ESMO Asia Virtual Congress 2020

Abstract 343P

Background

Palonosetron was greater than first-generation 5-HT₃ receptor antagonists in the prevention of nausea and vomiting have been established in many systematic reviews. However, several recent randomized control trials manifested inconsistent results. Thus, we conducted a systematic review to evaluate the efficacy and safety of palonosetron versus granisetron in chemotherapy induced nausea and vomiting (CINV).

Methods

The PubMed, Embase, and The Cochrane Library databases were searched for studies published before April 2020. The meta-analysis was performed to estimate the pooled effect sizes by using a random effect model. The primary outcome was treatment responses of CINV (complete response rate, complete control rate, and total control rate). Secondary outcomes were 5-HT₃ receptor antagonist related common side effects (constipation, and headache).

Results

Twelve randomized controlled trials, three prospective studies and one retrospective study were reviewed.
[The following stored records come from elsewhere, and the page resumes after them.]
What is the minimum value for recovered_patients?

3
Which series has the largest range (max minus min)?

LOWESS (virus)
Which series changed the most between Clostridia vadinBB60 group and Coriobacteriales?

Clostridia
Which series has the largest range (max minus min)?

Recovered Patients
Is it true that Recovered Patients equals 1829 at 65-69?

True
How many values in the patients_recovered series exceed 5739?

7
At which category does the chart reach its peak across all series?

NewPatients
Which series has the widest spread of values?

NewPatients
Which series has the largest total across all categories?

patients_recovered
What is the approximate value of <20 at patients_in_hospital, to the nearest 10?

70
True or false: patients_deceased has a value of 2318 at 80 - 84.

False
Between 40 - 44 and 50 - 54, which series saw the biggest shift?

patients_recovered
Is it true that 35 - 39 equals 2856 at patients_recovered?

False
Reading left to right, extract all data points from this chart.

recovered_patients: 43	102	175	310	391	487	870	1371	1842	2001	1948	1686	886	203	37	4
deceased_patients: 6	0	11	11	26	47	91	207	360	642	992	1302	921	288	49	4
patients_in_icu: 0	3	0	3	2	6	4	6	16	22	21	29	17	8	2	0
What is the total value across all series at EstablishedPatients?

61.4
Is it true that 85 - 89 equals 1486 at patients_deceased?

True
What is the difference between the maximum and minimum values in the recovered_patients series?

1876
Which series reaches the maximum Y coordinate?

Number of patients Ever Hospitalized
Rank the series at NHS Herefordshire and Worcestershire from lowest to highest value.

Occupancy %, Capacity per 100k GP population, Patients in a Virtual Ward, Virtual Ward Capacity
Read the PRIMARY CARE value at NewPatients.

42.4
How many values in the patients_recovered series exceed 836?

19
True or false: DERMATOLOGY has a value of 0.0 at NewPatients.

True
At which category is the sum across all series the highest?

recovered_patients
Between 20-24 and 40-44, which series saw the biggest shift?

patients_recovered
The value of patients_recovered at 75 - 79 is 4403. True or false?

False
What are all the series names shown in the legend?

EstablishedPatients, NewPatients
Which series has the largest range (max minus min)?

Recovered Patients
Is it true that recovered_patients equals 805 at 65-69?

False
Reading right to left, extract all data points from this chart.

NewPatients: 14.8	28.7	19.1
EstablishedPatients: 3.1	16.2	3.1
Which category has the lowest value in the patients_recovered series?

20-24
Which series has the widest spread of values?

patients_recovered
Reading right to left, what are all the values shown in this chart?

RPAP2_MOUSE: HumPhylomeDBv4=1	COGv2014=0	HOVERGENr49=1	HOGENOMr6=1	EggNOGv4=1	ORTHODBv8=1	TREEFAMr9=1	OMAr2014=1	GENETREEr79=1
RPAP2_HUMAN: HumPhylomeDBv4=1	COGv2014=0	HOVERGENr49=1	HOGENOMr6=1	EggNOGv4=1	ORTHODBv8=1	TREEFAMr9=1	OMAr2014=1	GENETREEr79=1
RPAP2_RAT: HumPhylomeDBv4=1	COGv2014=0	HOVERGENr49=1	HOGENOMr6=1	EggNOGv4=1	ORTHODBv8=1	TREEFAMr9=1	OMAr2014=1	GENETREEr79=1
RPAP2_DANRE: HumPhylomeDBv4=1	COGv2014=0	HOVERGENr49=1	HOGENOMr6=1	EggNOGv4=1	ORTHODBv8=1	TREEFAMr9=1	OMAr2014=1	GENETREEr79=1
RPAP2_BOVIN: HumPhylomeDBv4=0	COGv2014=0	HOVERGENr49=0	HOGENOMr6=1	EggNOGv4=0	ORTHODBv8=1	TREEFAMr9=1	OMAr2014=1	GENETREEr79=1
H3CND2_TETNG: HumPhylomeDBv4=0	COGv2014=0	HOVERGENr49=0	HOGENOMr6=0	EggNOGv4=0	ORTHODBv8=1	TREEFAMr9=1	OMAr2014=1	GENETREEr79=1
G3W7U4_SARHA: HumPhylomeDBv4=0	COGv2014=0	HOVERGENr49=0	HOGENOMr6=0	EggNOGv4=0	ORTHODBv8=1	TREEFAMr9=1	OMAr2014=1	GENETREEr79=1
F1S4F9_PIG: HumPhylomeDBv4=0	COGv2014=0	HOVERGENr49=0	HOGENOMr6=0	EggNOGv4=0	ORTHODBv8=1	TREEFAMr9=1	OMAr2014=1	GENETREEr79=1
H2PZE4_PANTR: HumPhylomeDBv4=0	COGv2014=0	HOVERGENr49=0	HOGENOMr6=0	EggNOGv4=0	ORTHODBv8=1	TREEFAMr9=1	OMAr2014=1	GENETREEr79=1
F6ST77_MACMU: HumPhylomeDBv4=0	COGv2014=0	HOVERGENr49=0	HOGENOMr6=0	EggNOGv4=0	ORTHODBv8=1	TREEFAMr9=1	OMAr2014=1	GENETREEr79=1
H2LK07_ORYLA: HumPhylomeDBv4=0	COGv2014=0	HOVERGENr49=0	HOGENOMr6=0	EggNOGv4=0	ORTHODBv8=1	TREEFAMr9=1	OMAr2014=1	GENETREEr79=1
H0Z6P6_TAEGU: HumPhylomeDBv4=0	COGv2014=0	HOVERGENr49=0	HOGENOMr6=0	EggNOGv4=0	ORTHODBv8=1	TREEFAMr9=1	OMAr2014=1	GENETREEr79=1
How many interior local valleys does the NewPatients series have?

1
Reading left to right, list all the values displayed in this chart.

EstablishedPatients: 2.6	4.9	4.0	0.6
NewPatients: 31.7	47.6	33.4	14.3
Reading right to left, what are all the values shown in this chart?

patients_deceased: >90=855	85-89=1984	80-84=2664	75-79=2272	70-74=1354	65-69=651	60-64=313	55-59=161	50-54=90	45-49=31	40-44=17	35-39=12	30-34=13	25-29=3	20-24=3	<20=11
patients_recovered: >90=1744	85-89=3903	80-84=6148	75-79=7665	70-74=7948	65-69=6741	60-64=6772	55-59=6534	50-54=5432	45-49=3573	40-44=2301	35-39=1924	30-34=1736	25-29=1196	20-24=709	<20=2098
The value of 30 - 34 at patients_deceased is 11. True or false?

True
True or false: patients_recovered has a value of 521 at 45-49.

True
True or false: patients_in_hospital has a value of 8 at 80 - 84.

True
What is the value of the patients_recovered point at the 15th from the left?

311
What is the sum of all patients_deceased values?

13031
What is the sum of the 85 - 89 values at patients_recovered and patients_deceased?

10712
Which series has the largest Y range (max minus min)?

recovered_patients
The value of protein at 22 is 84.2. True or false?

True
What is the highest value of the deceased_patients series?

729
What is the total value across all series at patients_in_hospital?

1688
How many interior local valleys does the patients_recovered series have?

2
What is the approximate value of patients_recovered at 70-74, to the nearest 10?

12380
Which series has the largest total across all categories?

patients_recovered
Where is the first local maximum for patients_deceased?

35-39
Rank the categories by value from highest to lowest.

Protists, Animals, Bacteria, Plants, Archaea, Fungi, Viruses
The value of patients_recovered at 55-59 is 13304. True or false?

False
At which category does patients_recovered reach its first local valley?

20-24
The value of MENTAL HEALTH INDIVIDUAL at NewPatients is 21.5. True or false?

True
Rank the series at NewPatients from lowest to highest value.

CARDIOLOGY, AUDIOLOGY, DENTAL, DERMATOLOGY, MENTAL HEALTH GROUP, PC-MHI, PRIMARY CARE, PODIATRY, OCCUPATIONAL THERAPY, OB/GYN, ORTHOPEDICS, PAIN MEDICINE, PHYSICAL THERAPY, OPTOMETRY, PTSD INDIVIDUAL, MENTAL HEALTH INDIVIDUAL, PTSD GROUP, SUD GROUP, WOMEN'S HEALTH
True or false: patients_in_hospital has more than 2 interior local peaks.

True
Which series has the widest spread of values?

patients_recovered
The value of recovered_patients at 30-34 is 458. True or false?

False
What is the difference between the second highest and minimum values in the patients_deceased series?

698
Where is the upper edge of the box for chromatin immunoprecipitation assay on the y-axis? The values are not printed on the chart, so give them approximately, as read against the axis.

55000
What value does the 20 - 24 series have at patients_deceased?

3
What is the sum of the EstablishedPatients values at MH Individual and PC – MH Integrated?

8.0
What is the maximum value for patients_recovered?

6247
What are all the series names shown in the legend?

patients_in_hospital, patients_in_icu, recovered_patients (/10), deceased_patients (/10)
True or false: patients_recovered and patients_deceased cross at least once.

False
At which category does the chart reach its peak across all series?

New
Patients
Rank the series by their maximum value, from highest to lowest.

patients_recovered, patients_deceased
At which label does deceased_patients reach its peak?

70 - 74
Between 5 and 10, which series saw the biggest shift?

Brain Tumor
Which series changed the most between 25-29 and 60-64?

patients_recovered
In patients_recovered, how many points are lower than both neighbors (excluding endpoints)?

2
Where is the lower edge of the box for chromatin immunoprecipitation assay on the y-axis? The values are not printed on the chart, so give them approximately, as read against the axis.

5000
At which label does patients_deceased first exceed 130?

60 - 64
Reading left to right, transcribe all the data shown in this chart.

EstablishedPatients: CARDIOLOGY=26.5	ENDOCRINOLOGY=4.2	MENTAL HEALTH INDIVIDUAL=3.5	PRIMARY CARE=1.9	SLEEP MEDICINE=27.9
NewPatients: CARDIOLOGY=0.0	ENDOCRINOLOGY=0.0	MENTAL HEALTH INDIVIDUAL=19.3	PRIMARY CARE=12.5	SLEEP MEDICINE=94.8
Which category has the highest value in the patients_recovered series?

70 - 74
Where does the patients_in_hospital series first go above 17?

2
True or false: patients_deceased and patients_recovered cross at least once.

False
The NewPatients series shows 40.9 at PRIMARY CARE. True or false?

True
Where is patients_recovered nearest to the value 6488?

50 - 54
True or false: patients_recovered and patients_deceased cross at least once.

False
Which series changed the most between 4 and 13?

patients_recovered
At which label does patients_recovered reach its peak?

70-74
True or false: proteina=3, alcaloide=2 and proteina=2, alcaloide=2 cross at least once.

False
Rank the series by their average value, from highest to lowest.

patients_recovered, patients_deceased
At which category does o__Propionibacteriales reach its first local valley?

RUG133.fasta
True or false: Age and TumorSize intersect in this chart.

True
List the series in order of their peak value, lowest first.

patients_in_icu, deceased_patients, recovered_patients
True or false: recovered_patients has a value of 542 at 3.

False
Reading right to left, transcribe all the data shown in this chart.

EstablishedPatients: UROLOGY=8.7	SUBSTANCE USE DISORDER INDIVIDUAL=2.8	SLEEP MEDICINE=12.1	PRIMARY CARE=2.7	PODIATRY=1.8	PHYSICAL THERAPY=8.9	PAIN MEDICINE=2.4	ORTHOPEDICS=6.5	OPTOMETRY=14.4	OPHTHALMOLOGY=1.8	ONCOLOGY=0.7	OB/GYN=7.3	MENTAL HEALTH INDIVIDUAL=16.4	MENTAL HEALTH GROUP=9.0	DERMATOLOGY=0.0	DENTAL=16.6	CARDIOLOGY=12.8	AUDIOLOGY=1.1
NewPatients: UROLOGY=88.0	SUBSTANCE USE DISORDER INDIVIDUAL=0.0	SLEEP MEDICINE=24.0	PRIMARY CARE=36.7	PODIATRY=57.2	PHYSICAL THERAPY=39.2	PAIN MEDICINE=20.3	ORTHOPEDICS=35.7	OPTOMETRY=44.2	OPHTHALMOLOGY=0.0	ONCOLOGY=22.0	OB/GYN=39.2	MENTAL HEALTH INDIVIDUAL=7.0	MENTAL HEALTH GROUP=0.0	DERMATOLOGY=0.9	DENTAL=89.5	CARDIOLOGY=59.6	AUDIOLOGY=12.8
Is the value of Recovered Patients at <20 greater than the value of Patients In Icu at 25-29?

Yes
Palonosetron was consistently statistically superior in any phase of complete response rate (acute phases: odds ratio [OR]= 1.37, 95% confidence interval [CI]: 1.03 to 1.82; delayed phases: OR= 1.57, 95% CI: 1.15 to 2.15; overall phases: OR= 1.37, 95% CI: 1.17 to 1.60), delayed phases of complete control rate and total control rate (OR= 1.45, 95% CI: 1.23 to 1.72; OR= 1.29, 95% CI: 1.01 to 1.65, respectively). Subgroup analysis indicated that there was no significant difference between palonosetron and granisetron in any phase of complete response when combined with NK₁ antagonists. No statistically significant difference was found between constipation and diarrhea toxicities of the two groups.

Conclusions

Although palonosetron significantly decreased the risk of chemotherapy induced nausea and vomiting in any phase, granisetron is seeming comparable effectiveness with palonosetron when adding NK₁ antagonists.